Alignment-based secondary structure prediction of alphacoronavirus 3′-terminal genome regions. The viruses included in this analysis represent all currently recognized species in the genus Alphacoronavirus. The alignment was calculated by LocARNA, the structure by RNAalifold. The consensus sequence is represented using the IUPAC code. Colors are used to indicate conserved base pairs: from red (conservation of only one base-pair type) to purple (all six base-pair types are found); from dark (all sequences contain this base pair) to light colors (1 or 2 sequences are unable to form this base pair). Gray bars below the alignment indicate the extent of sequence conservation at a given position. Gray shadows are used to link RNA structures with the corresponding dot-bracket notations above the alignment. (A) Alignment-based secondary structure prediction of the pseudoknot (PK) region in the 3′ UTR. Formation of the stem of PK-SL1 requires base-pairing interactions with the loop region of SL2. Formation of the PK and the two SL structures shown above the alignment are mutually exclusive (see text for details). (B) Alignment-based secondary structure prediction of the hypervariable region (HVR) in the 3′ UTR. To refine the alignment, an anchor at the highly conserved octanucleotide sequence was used.

Fig. 7

RNA secondary structure predictions of 3′-terminal genome regions of HCoV-229E (A) and HCoV-NL63 (B).

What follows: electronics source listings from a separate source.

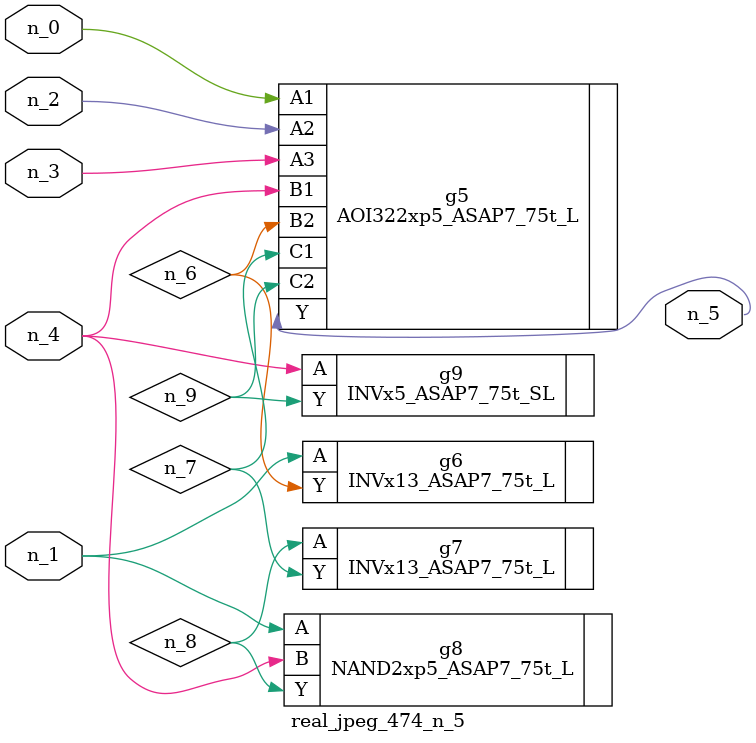
<source format=v>
module real_jpeg_474_n_5 (n_4, n_0, n_1, n_2, n_3, n_5);

input n_4;
input n_0;
input n_1;
input n_2;
input n_3;

output n_5;

wire n_8;
wire n_6;
wire n_7;
wire n_9;

AOI322xp5_ASAP7_75t_L g5 ( 
.A1(n_0),
.A2(n_2),
.A3(n_3),
.B1(n_4),
.B2(n_6),
.C1(n_7),
.C2(n_9),
.Y(n_5)
);

INVx13_ASAP7_75t_L g6 ( 
.A(n_1),
.Y(n_6)
);

NAND2xp5_ASAP7_75t_L g8 ( 
.A(n_1),
.B(n_4),
.Y(n_8)
);

INVx5_ASAP7_75t_SL g9 ( 
.A(n_4),
.Y(n_9)
);

INVx13_ASAP7_75t_L g7 ( 
.A(n_8),
.Y(n_7)
);


endmodule
</source>
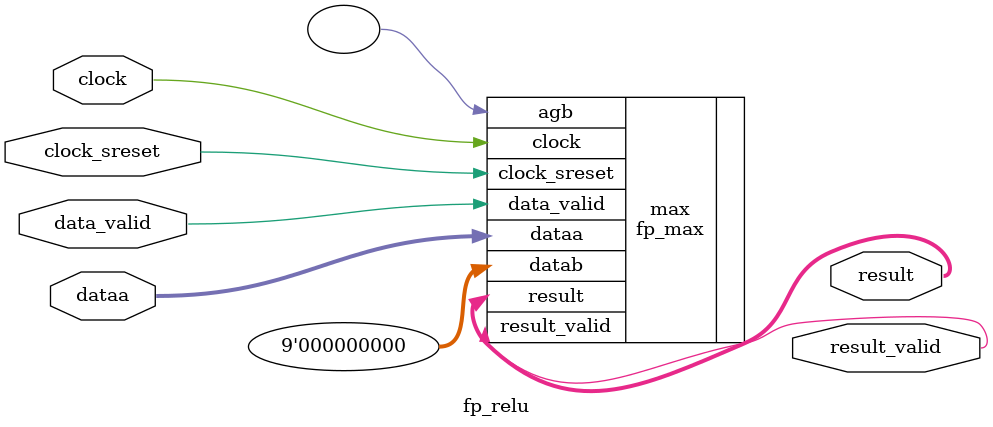
<source format=sv>

`ifndef __ADD_TYPES
   `define __ADD_TYPES
   `define COMBINATORIAL always_comb
   `define REGISTERED always_ff @ (posedge clock)

   // set the stages
   `define AGB_STAGE1 `REGISTERED
`endif

module fp_relu # (
            parameter            EXP = 4,
            parameter            MANT = 4,
            parameter            WIDTH = 1 + EXP + MANT
)
(
   input    logic                clock,
   input    logic                clock_sreset,
   input    logic                data_valid,
   input    logic [WIDTH-1:0]    dataa,
   output   logic                result_valid,
   output   logic [WIDTH-1:0]    result,
);
            localparam           DONTCARE = {WIDTH*2{1'bx}};
            localparam           ZERO = {WIDTH*2{1'b0}};
            localparam           ONE = {ZERO, 1'b1};
            localparam           BIAS = (2 ** (EXP - 1)) - 1;
   
   fp_max   # (
               .EXP(EXP),
               .MANT(MANT)
            )
            max (
               .clock(clock),
               .clock_sreset(clock_sreset),
               .data_valid(data_valid),
               .dataa(dataa),
               .datab(ZERO[WIDTH-1:0]),
               .result_valid(result_valid),
               .result(result),
               .agb()
            );

endmodule

</source>
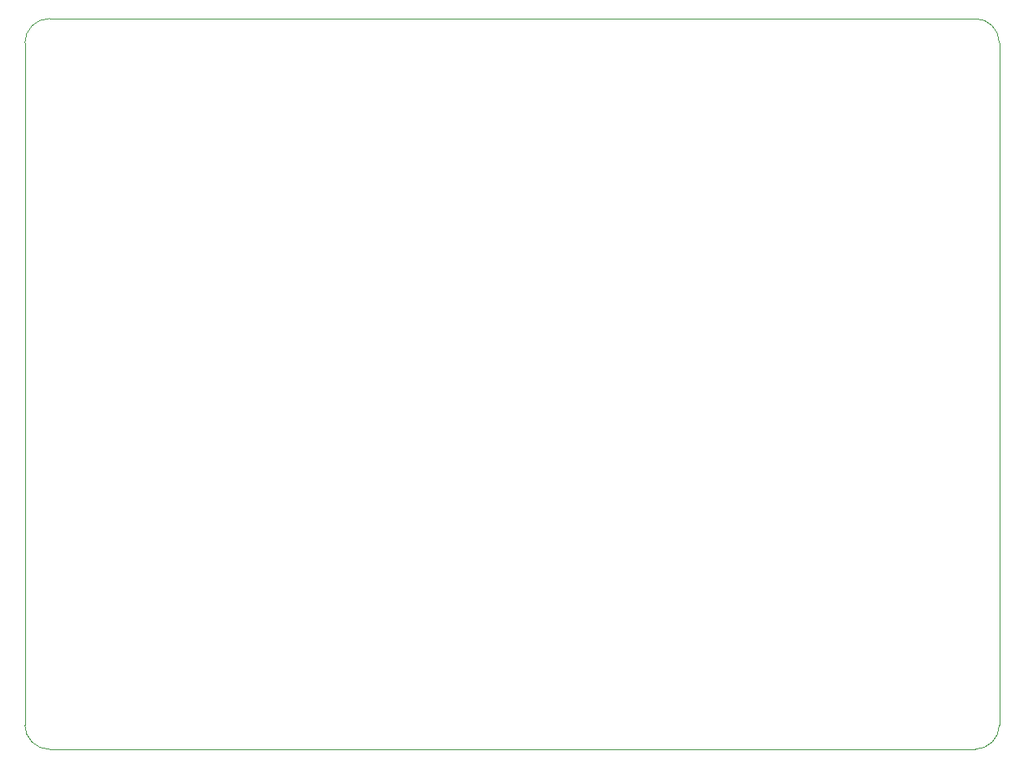
<source format=gm1>
G04 #@! TF.GenerationSoftware,KiCad,Pcbnew,7.0.5*
G04 #@! TF.CreationDate,2024-02-23T12:49:32-06:00*
G04 #@! TF.ProjectId,CoilFiringBoard_Hardware,436f696c-4669-4726-996e-67426f617264,rev?*
G04 #@! TF.SameCoordinates,Original*
G04 #@! TF.FileFunction,Profile,NP*
%FSLAX46Y46*%
G04 Gerber Fmt 4.6, Leading zero omitted, Abs format (unit mm)*
G04 Created by KiCad (PCBNEW 7.0.5) date 2024-02-23 12:49:32*
%MOMM*%
%LPD*%
G01*
G04 APERTURE LIST*
G04 #@! TA.AperFunction,Profile*
%ADD10C,0.100000*%
G04 #@! TD*
G04 APERTURE END LIST*
D10*
X63500000Y-112268000D02*
G75*
G03*
X66040000Y-114808000I2540000J0D01*
G01*
X63500000Y-112268000D02*
X63500000Y-41148000D01*
X66040000Y-38608000D02*
X162560000Y-38608000D01*
X165100000Y-41148000D02*
X165100000Y-112268000D01*
X162560000Y-114808000D02*
X66040000Y-114808000D01*
X165100000Y-41148000D02*
G75*
G03*
X162560000Y-38608000I-2540000J0D01*
G01*
X162560000Y-114808000D02*
G75*
G03*
X165100000Y-112268000I0J2540000D01*
G01*
X66040000Y-38608000D02*
G75*
G03*
X63500000Y-41148000I0J-2540000D01*
G01*
M02*

</source>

Predictions were generated using RNAfold --noLP -C. As constraints, structure probing data were used. Formation of the predicted pseudoknot (PK) requires base-pairing interactions between the loop region of SL2 and an upstream sequence (and, possibly, structural rearrangements), resulting in the formation of PK stem 1 (PK-S1) as indicated. Also shown is the octanucleotide sequence that is conserved across all genera of the Coronavirinae.